Section 12: Jezebel's - Chapter thirty-three

Synopsis of chapter thirty-three

Offred and Ofglen walk to a women's meeting - a Prayvaganza. They kneel down in an area reserved for Handmaidens, from where they can see others come in. Janine (Ofwarren) arrives looking unwell, and with a new partner. Ofglen tells Offred that Janine has been moved to a new place; her baby was, after all, a ‘shredder', an imperfect child.

Offred remembers an incident at the Red Centre where Janine seemed to be in a trance, and spoke as if she was still a waitress. Moira slapped her face to bring her round before the Aunts saw her.

Commentary on chapter thirty-three

Mass weddingThe Prayvaganza - This portmanteau word derives from prayer and ‘extravaganza', suggesting that there will be an elaborate ceremony based on prayer. In the next chapter we discover that it is in fact a mass wedding, such as those arranged in the late twentieth century by ‘Moonie' leader Sun Myung Moon, in which thousands of couples were married. (See Religious and philosophical context.)

The building's former name, some dead President they shot - Both Abraham Lincoln (assassinated in 1865) and John Kennedy (assassinated in 1963) have had public buildings, including University buildings, named after them.

God is a National Resource - This slogan seems to suggest that God is on the side of Gilead, and indeed is virtually controlled by the régime.

kneeling … on the cement floor - The physical position which the Handmaids have to adopt reinforces their subservient situation in Gilead's hierarchy.

Janine … had an eighth-month miscarriage – We discover that Janine has already failed to carry a baby to term. The fact that the next, much-wanted baby, which at first gave Janine some status as Ofwarren, was imperfect has instead only emphasised her repeated failure to produce a healthy child as required.
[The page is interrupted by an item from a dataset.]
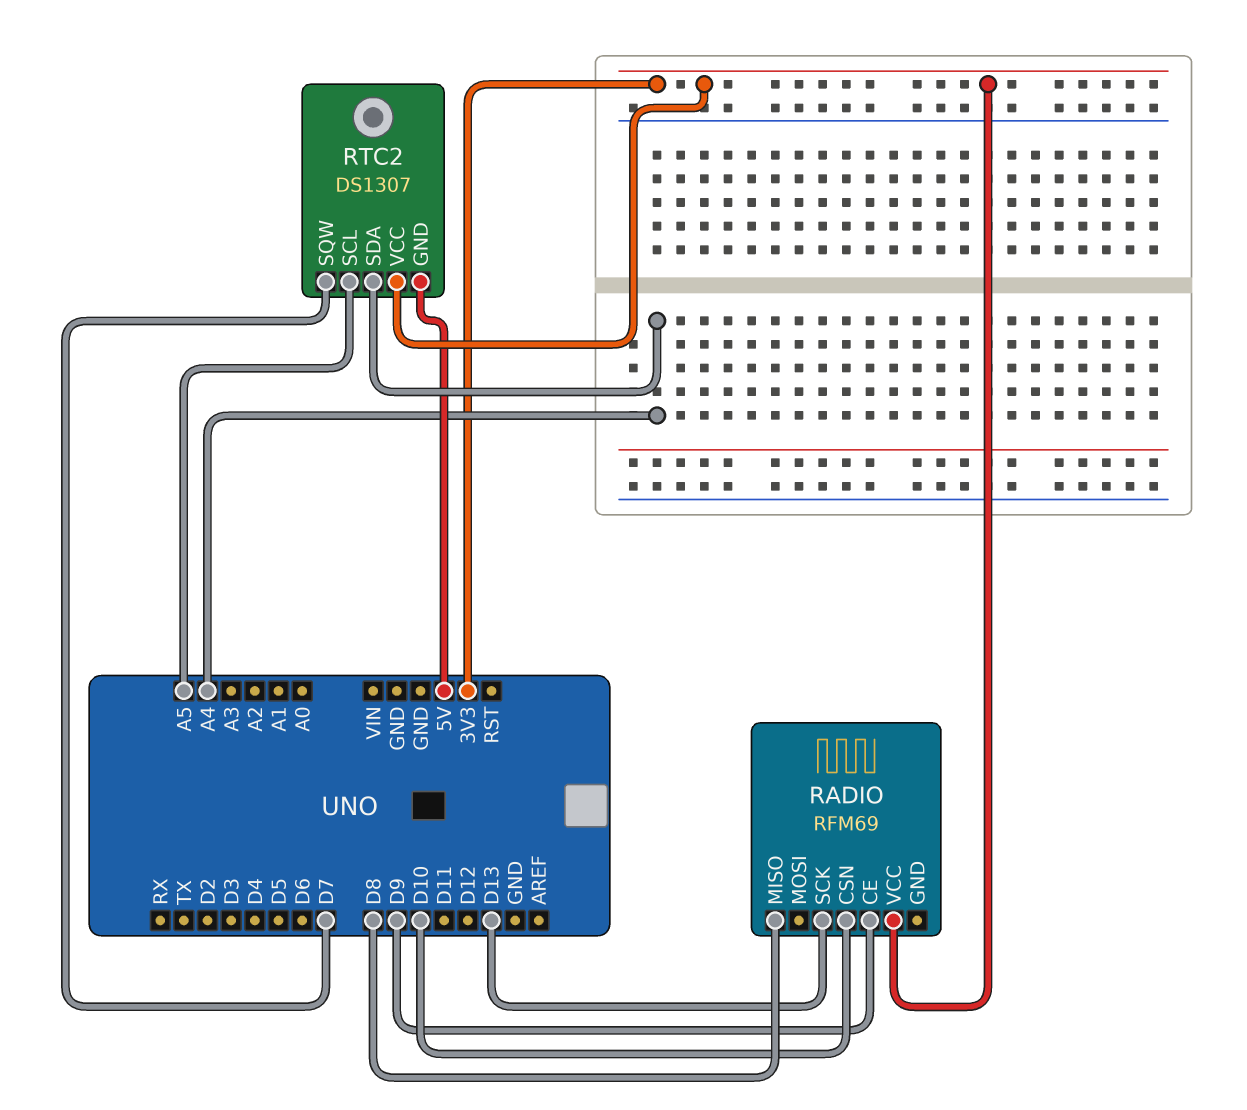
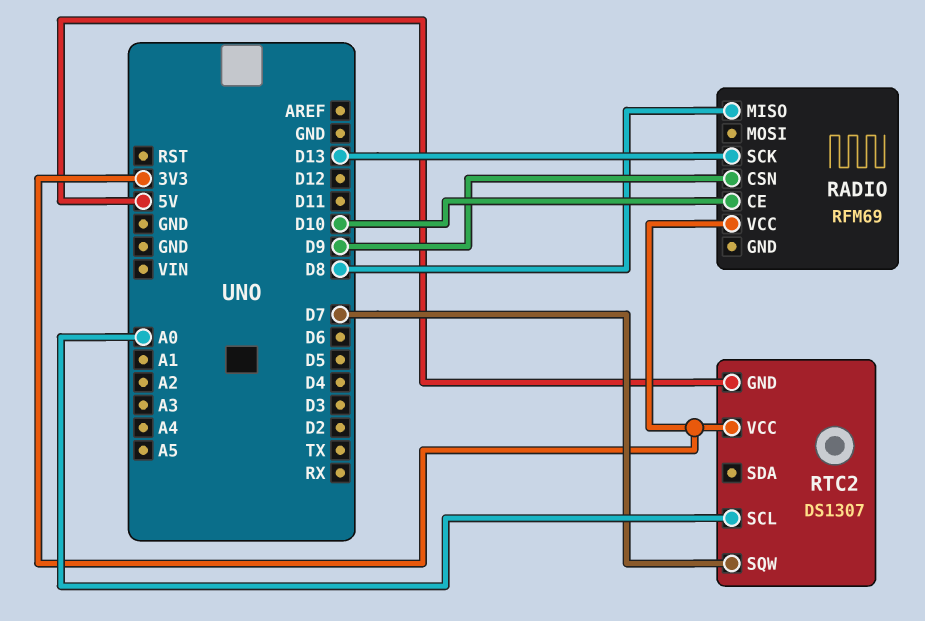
RADIO pin CE: D9 -> D10
RADIO pin CSN: D10 -> D9
RTC2 pin SCL: A5 -> A0
RTC2 pin SDA: A4 -> none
I'm your waitperson - in her trance-like state (whether real or assumed), Janine reverts to her role as a waitress - or ‘waitperson' as she was known in the politically correct post-feminist world just before the new régime seized power in Gilead.

They won't mess around with trying to cure you - Moira is fierce in order to save Janine. Whether Janine's mental state is real or assumed, it could lead to her execution - there is no tenderness in Gilead.

Investigating chapter thirty-three

  • The main theme of John Wyndham's 1955 novel The Chrysalids is that chemical and other disasters lead to the birth of malformed babies, and that this is seen as a punishment from God. As in The Handmaid's Tale, he describes an imaginary American society with fundamentalist Christian views in which individuals who do not conform to the idea of genetic perfection are killed or banished to ‘the Fringes'.
    • Read Wyndham's novel to look at how another science fiction writer treats one of Atwood's central themes, or use the internet to read a synopsis of The Chrysalids.